GIVEN RECORDS
=== Begin Enclosure ===

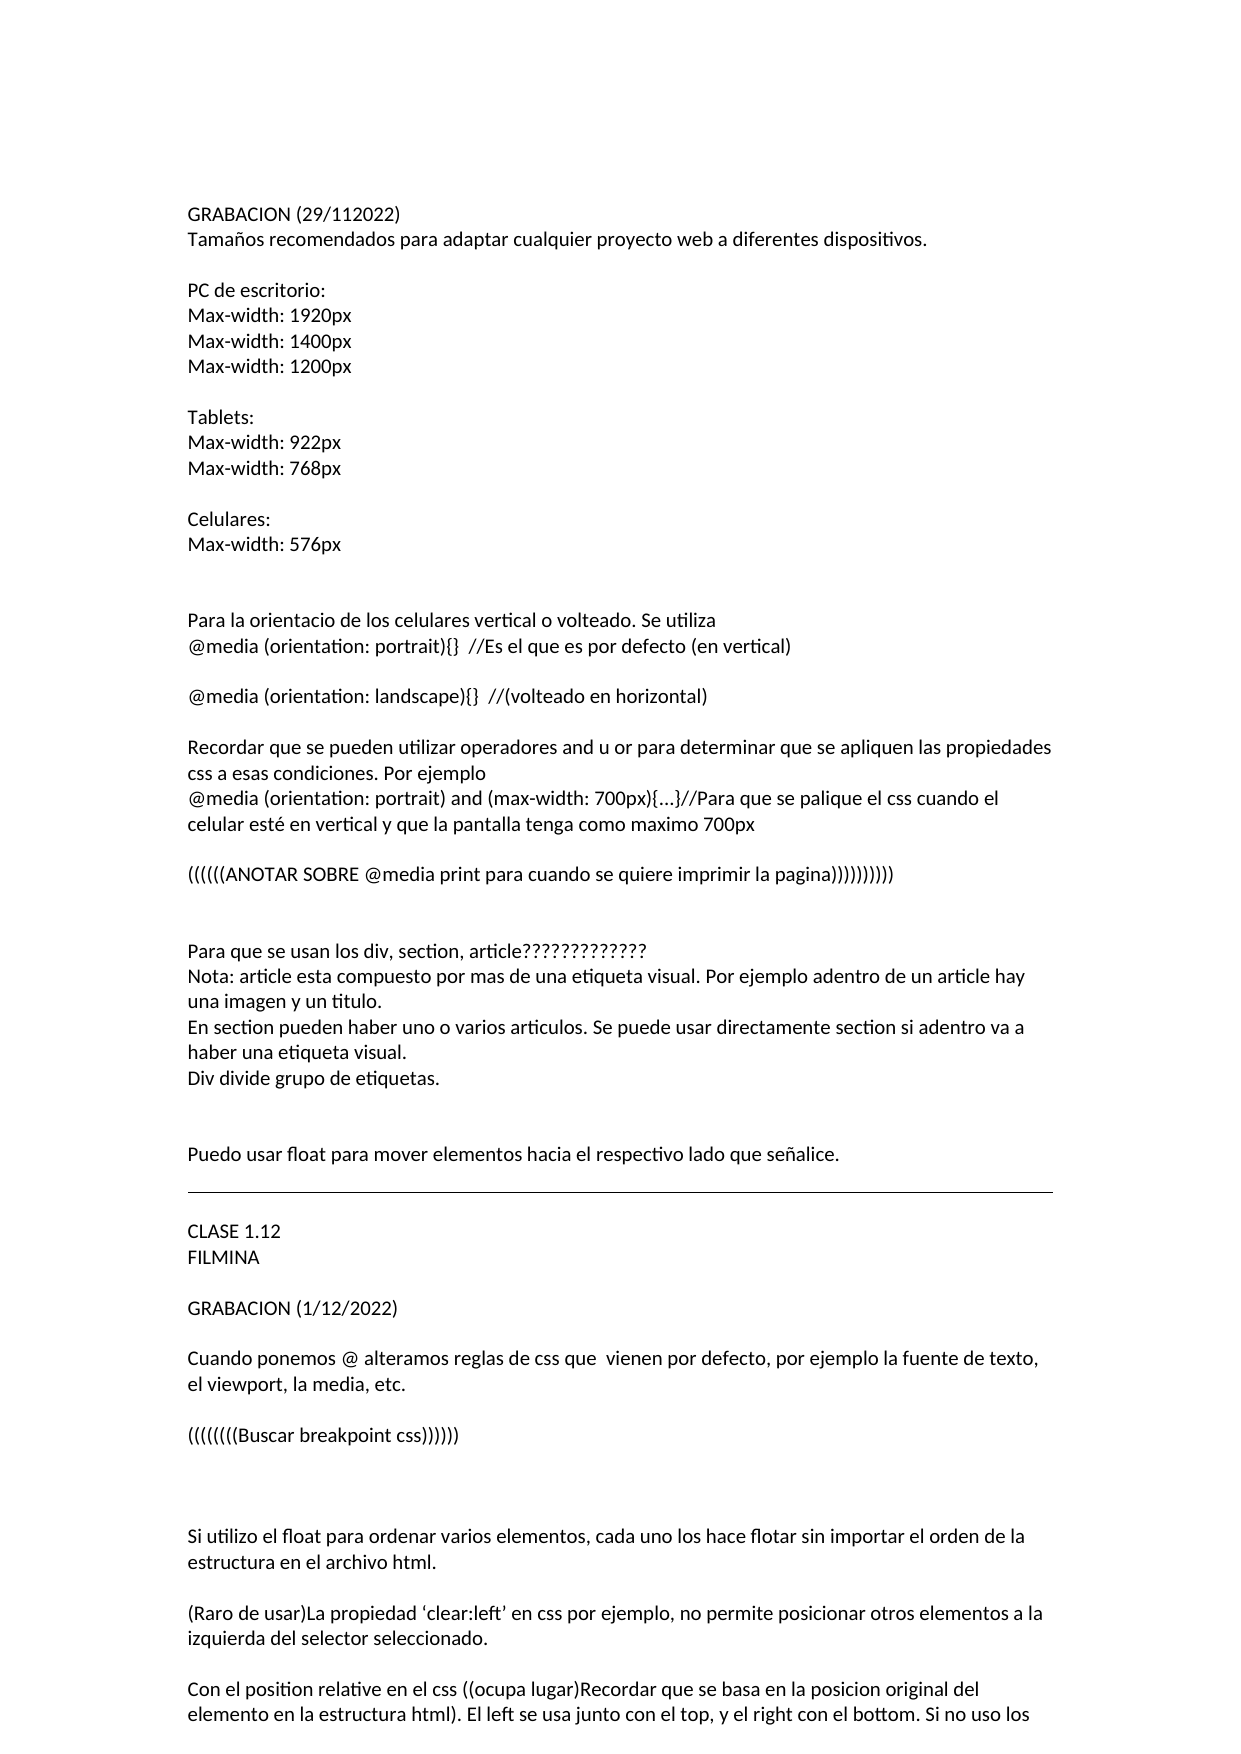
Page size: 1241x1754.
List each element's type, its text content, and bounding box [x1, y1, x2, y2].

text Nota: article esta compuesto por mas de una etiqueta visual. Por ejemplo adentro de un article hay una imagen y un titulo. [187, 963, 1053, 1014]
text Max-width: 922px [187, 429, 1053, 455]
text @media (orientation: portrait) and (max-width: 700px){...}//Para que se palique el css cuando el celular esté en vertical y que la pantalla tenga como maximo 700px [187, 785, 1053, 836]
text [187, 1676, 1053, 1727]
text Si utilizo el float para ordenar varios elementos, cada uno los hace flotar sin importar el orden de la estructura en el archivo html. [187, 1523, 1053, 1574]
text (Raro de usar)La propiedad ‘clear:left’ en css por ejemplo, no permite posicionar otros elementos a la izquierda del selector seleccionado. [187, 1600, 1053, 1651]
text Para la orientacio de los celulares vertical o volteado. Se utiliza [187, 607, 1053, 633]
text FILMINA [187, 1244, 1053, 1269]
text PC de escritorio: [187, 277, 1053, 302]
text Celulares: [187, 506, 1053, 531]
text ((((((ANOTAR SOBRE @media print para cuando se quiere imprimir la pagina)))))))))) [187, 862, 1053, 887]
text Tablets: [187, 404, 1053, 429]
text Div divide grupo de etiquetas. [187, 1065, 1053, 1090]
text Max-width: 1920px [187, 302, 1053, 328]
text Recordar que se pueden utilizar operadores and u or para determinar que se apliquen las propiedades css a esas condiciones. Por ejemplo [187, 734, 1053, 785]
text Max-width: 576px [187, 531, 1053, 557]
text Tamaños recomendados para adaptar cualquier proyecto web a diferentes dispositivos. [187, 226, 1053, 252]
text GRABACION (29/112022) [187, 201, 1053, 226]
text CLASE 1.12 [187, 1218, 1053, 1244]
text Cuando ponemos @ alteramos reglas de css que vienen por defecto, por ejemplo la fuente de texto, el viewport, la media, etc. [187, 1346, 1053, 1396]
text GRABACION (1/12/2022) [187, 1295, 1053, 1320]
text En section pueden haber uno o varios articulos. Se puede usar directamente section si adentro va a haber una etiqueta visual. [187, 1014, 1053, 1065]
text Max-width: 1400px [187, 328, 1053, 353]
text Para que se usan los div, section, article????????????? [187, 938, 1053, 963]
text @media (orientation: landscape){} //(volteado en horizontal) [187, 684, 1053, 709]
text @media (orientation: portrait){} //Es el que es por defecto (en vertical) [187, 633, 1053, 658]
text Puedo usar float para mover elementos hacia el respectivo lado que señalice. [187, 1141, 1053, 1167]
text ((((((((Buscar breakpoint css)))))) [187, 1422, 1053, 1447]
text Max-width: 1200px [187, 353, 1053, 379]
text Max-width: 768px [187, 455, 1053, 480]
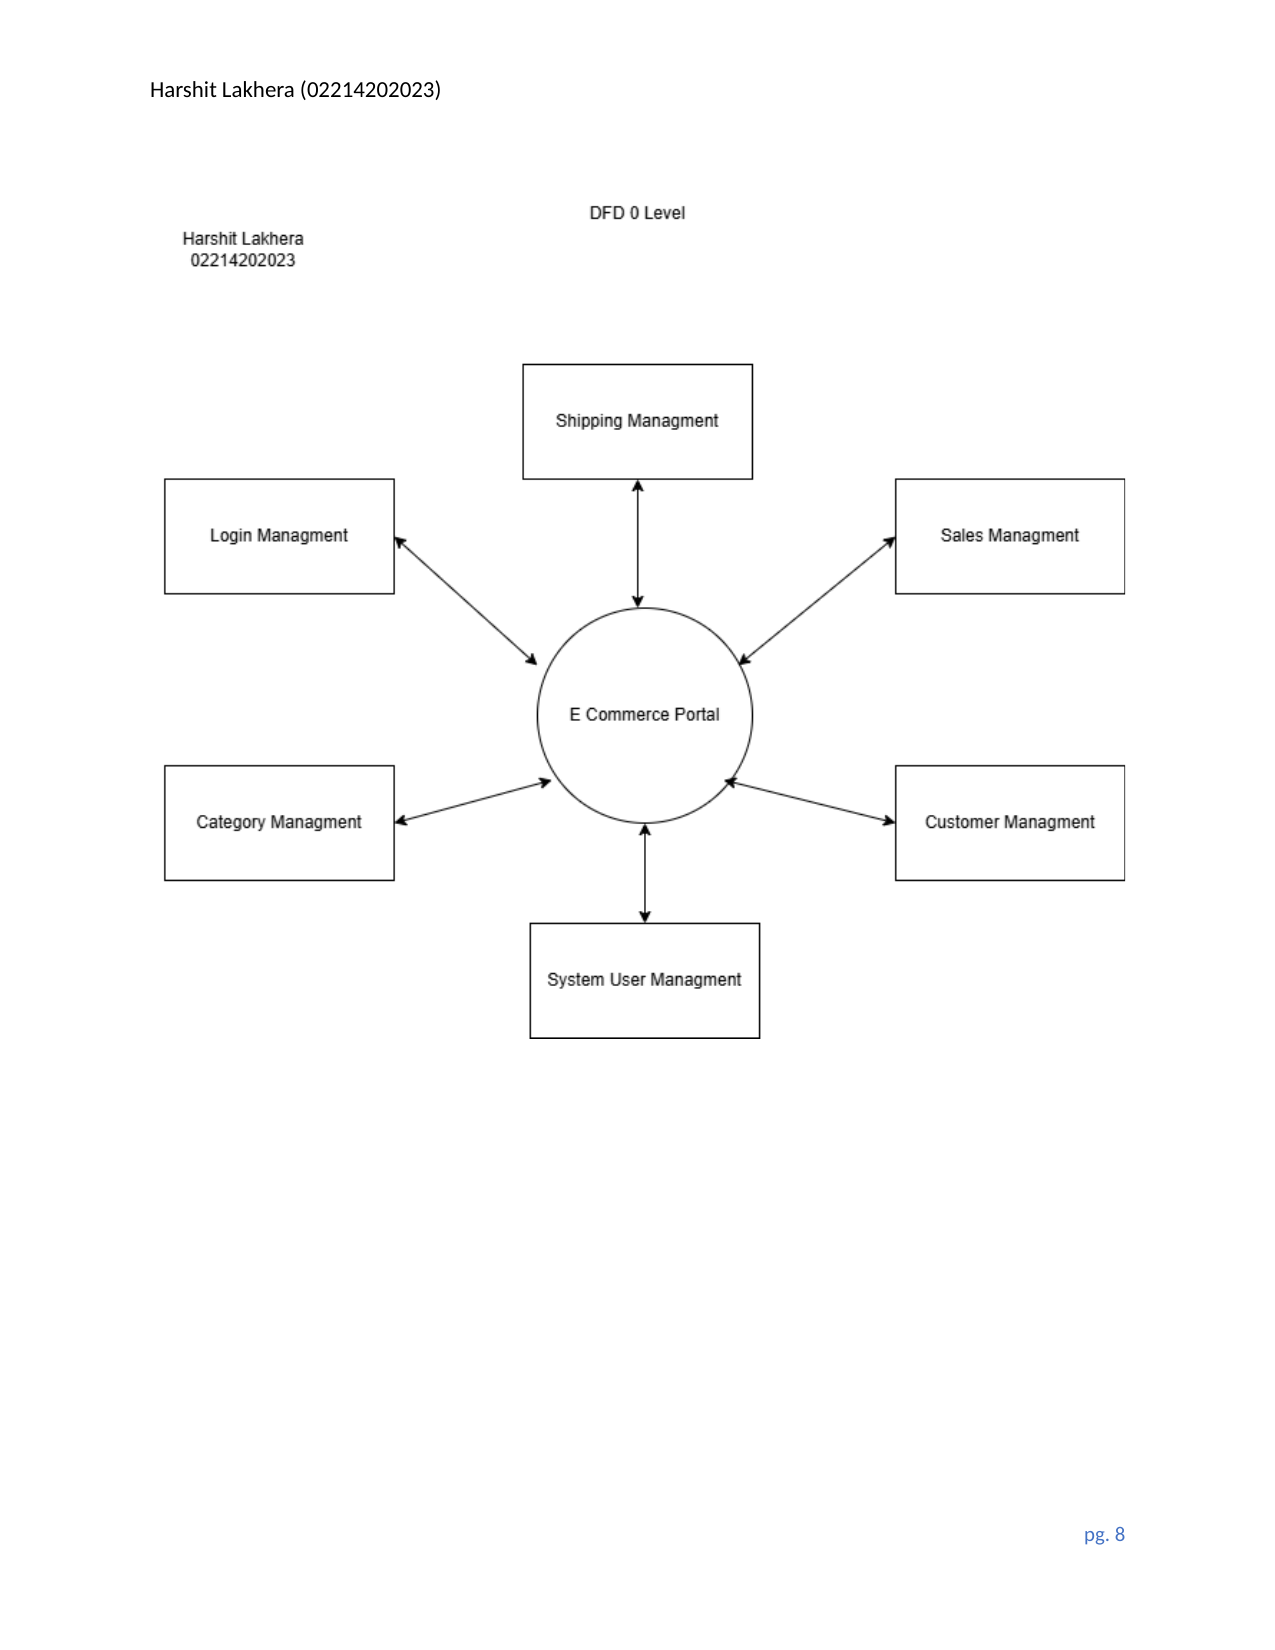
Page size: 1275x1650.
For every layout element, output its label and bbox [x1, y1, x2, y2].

=== End Enclosure ===
=== Begin Enclosure ===

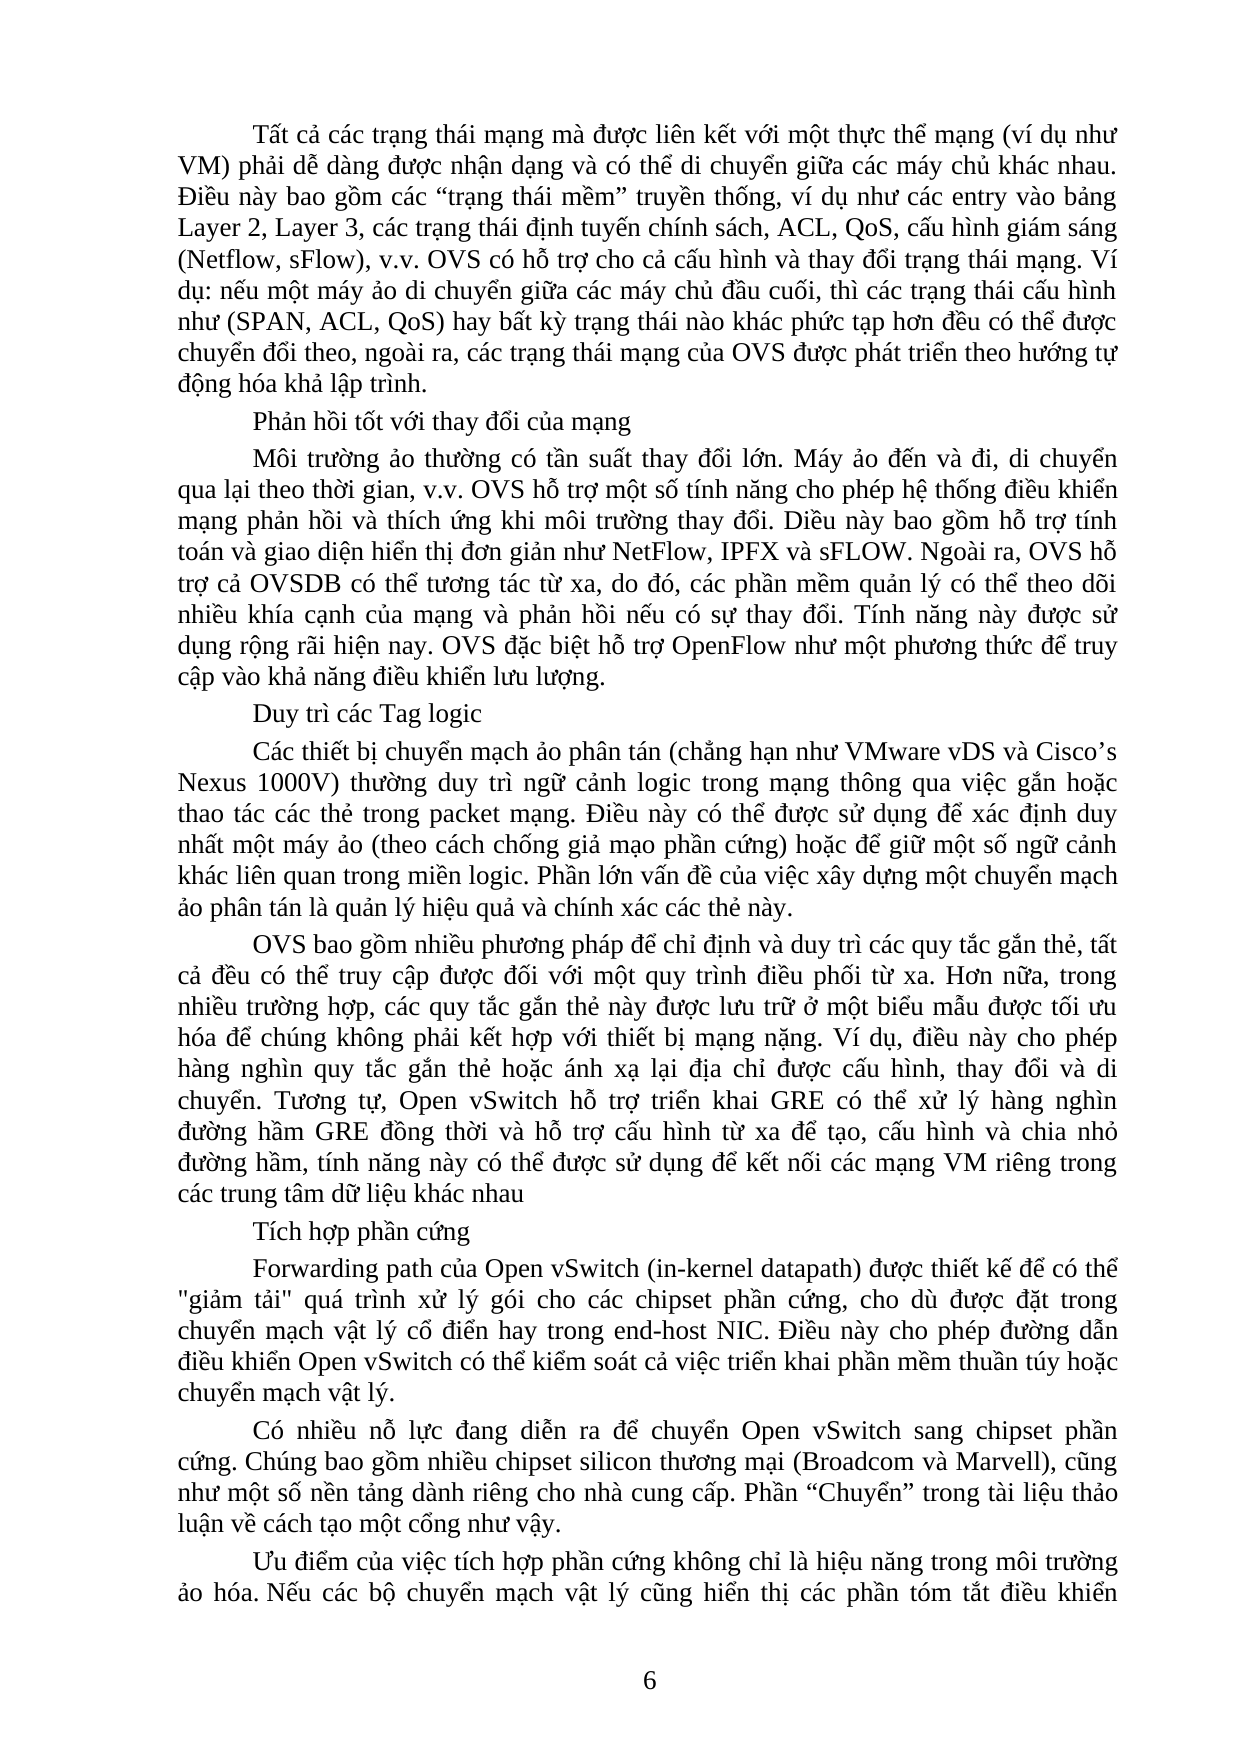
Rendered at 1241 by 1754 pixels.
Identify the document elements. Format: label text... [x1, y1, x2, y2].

=== End Enclosure ===

From the records above, count how many lines hold the string "size", then give only that number.

2